▶ _Task objective_
All that is wanted is the exact text of the lines below from the one with "www.journeesdupatrimoine.culture.fr" through the one with "柔らかくトロトロに仕上げるためには、高野豆腐は10分", inclusive, minus any pictures.

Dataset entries
=====
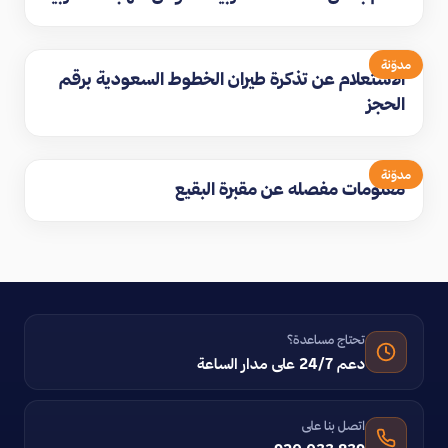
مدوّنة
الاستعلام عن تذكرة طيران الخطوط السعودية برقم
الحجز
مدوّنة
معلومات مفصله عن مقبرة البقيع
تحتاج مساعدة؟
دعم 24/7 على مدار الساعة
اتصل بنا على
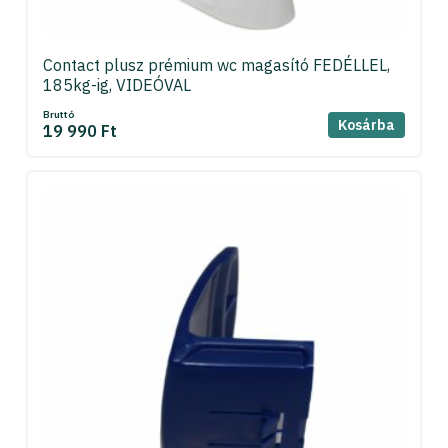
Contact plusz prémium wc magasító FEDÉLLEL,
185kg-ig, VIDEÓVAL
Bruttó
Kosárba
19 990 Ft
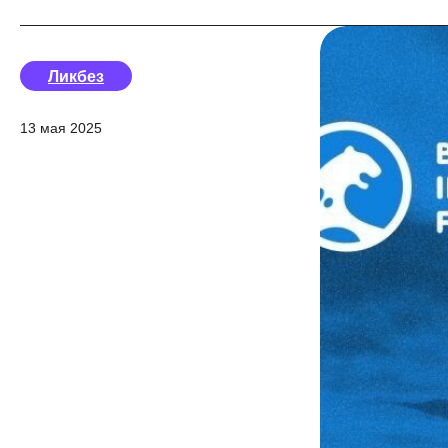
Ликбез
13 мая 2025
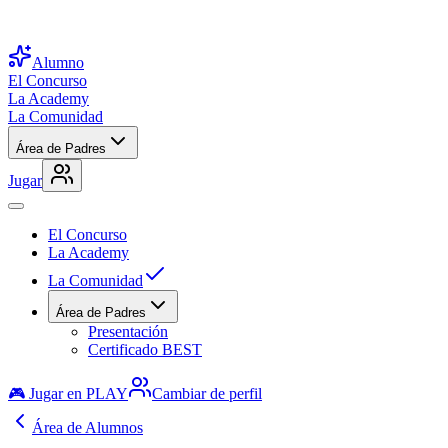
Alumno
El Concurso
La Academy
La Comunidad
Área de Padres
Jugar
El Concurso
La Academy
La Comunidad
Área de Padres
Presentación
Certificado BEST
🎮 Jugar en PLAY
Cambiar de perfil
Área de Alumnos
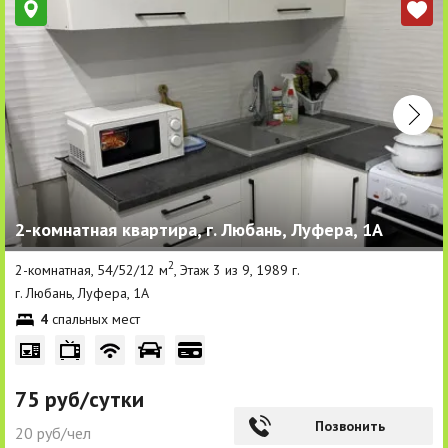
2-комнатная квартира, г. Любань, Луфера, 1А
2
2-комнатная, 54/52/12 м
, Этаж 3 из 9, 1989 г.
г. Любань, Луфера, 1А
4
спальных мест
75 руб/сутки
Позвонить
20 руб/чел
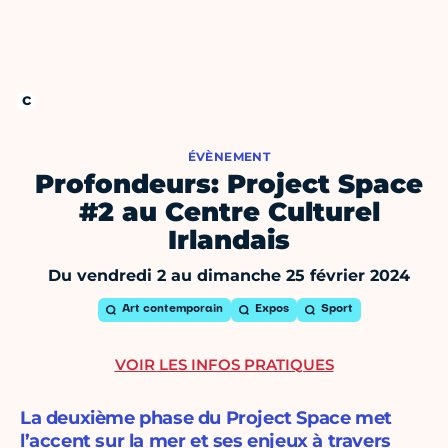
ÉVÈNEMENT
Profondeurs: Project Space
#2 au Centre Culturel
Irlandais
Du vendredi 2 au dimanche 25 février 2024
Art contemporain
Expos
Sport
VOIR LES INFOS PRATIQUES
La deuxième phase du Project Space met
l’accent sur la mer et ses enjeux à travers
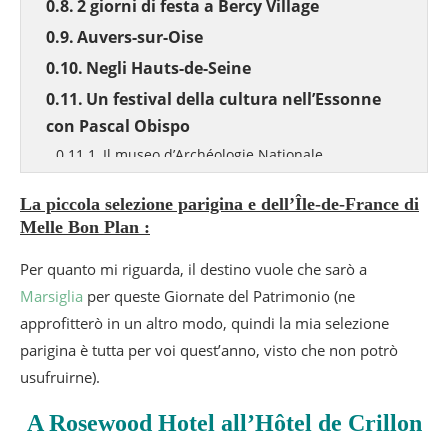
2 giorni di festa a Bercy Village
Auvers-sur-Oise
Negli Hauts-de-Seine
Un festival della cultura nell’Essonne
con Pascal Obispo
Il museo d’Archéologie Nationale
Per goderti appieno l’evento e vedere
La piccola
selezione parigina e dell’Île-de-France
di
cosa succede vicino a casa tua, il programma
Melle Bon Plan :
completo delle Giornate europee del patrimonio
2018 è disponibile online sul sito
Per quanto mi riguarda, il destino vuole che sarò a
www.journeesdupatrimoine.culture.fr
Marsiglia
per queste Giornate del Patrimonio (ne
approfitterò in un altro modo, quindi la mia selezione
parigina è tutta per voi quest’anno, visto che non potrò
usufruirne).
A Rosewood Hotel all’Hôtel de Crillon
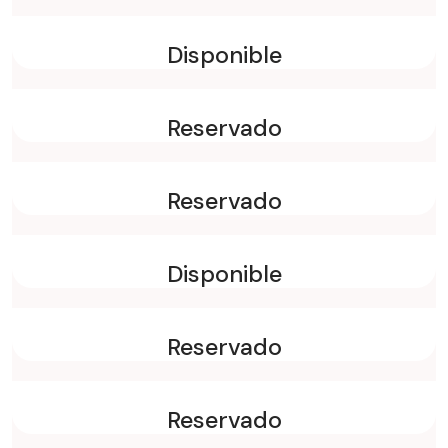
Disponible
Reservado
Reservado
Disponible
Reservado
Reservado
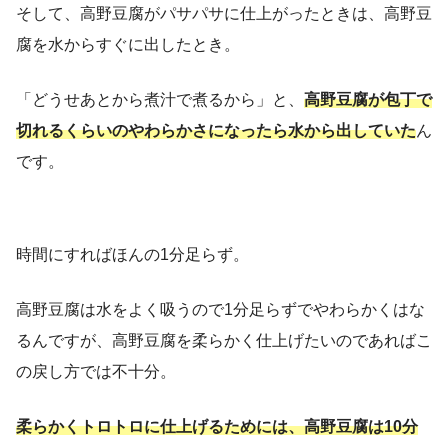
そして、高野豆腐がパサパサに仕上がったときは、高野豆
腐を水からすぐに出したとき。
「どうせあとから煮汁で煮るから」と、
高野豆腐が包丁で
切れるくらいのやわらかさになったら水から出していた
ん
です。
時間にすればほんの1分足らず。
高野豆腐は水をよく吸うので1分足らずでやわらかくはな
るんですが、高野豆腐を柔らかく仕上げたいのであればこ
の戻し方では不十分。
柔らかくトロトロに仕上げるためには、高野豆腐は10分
=====
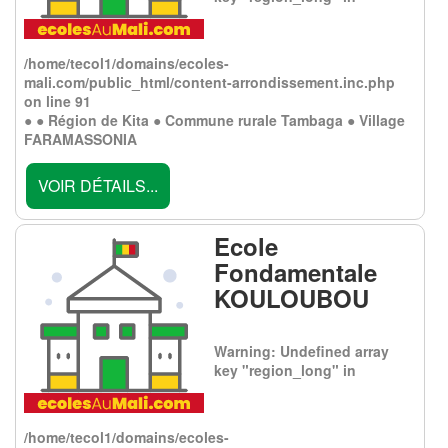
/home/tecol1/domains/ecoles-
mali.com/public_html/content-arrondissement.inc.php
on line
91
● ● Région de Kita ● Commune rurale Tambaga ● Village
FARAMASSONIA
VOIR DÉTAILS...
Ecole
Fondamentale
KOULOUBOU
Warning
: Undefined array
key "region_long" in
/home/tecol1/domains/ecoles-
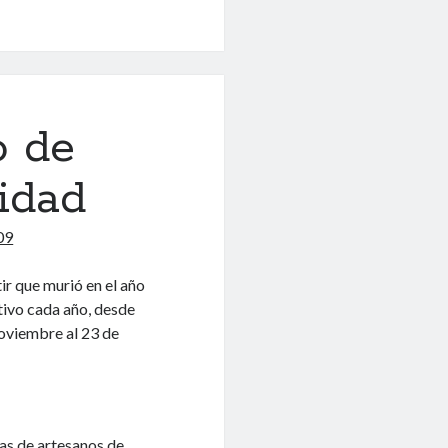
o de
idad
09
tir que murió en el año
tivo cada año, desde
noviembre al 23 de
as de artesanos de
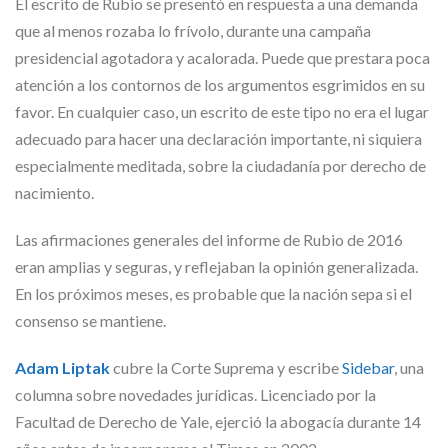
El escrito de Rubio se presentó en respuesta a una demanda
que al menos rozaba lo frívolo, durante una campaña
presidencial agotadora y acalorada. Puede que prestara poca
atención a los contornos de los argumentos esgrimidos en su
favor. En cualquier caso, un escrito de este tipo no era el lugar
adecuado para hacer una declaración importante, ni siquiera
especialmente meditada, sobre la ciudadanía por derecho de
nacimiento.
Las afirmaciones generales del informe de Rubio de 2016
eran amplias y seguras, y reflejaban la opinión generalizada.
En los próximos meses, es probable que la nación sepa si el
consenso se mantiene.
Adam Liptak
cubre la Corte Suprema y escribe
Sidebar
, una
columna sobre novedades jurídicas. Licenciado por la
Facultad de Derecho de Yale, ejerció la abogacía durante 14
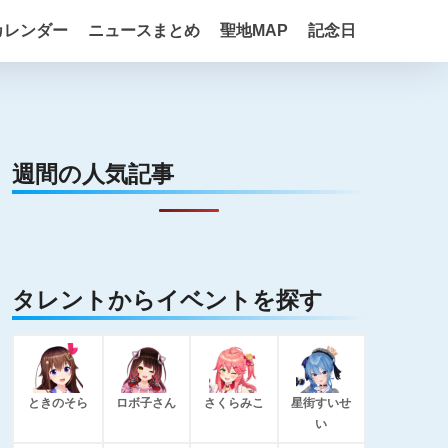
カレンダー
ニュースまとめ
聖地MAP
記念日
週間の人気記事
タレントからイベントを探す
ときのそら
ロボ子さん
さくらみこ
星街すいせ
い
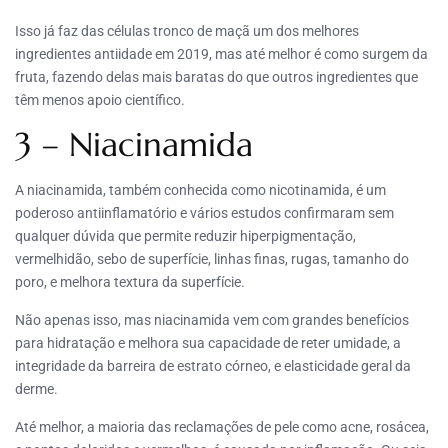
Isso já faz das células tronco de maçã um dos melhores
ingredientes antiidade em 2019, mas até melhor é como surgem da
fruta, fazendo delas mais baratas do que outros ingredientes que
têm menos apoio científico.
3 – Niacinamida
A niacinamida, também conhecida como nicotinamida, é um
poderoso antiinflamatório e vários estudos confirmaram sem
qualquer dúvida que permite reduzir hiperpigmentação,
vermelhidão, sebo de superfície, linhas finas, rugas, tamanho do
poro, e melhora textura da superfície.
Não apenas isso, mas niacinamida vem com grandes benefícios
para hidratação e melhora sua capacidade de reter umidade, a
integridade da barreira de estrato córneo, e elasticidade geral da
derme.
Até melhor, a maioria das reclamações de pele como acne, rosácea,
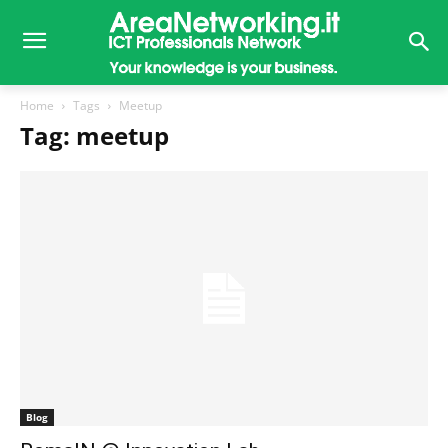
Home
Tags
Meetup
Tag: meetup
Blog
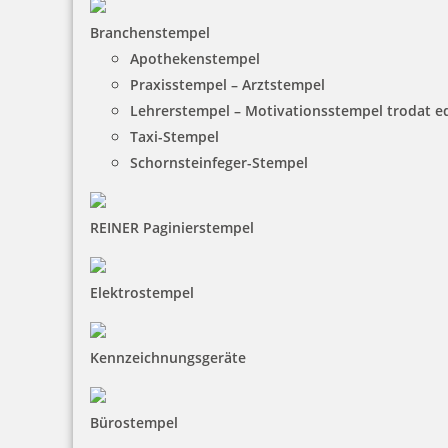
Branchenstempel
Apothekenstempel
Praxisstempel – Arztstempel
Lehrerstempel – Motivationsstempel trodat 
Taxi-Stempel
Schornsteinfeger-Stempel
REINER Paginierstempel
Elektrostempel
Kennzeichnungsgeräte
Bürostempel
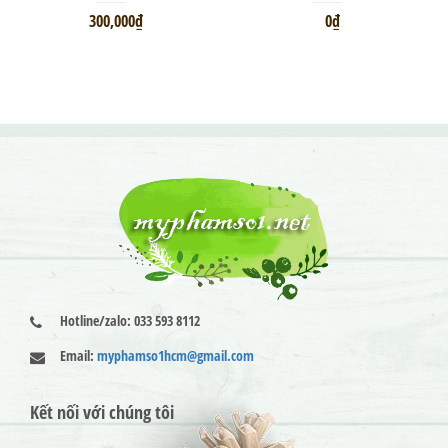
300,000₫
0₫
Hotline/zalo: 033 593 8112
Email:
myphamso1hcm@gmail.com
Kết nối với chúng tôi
=====
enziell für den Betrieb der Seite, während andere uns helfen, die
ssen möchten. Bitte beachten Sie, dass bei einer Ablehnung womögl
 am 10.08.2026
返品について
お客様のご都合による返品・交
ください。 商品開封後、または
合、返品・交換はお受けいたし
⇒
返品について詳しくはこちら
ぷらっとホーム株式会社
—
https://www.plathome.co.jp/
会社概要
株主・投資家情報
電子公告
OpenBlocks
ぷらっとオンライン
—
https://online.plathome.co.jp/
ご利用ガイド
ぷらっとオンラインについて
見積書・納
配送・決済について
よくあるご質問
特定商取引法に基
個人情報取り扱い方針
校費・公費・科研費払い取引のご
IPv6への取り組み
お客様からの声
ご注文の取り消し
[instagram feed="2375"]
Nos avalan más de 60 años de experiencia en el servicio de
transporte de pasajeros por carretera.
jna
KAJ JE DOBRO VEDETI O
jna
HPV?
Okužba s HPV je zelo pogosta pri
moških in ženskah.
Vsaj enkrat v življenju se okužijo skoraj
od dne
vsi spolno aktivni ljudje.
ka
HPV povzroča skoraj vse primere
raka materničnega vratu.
=====
▶ _Solution to the problem_
www.journeesdupatrimoine.culture.fr
Marsiglia
per queste Giornate del Patrimonio (ne
approfitterò in un altro modo, quindi la mia selezione
parigina è tutta per voi quest’anno, visto che non potrò
usufruirne).
A Rosewood Hotel all’Hôtel de Crillon
Disponible
Reservado
Reservado
Disponible
Reservado
Reservado
そして、高野豆腐がパサパサに仕上がったときは、高野豆
腐を水からすぐに出したとき。
「どうせあとから煮汁で煮るから」と、
高野豆腐が包丁で
切れるくらいのやわらかさになったら水から出していた
ん
です。
時間にすればほんの1分足らず。
高野豆腐は水をよく吸うので1分足らずでやわらかくはな
るんですが、高野豆腐を柔らかく仕上げたいのであればこ
の戻し方では不十分。
柔らかくトロトロに仕上げるためには、高野豆腐は10分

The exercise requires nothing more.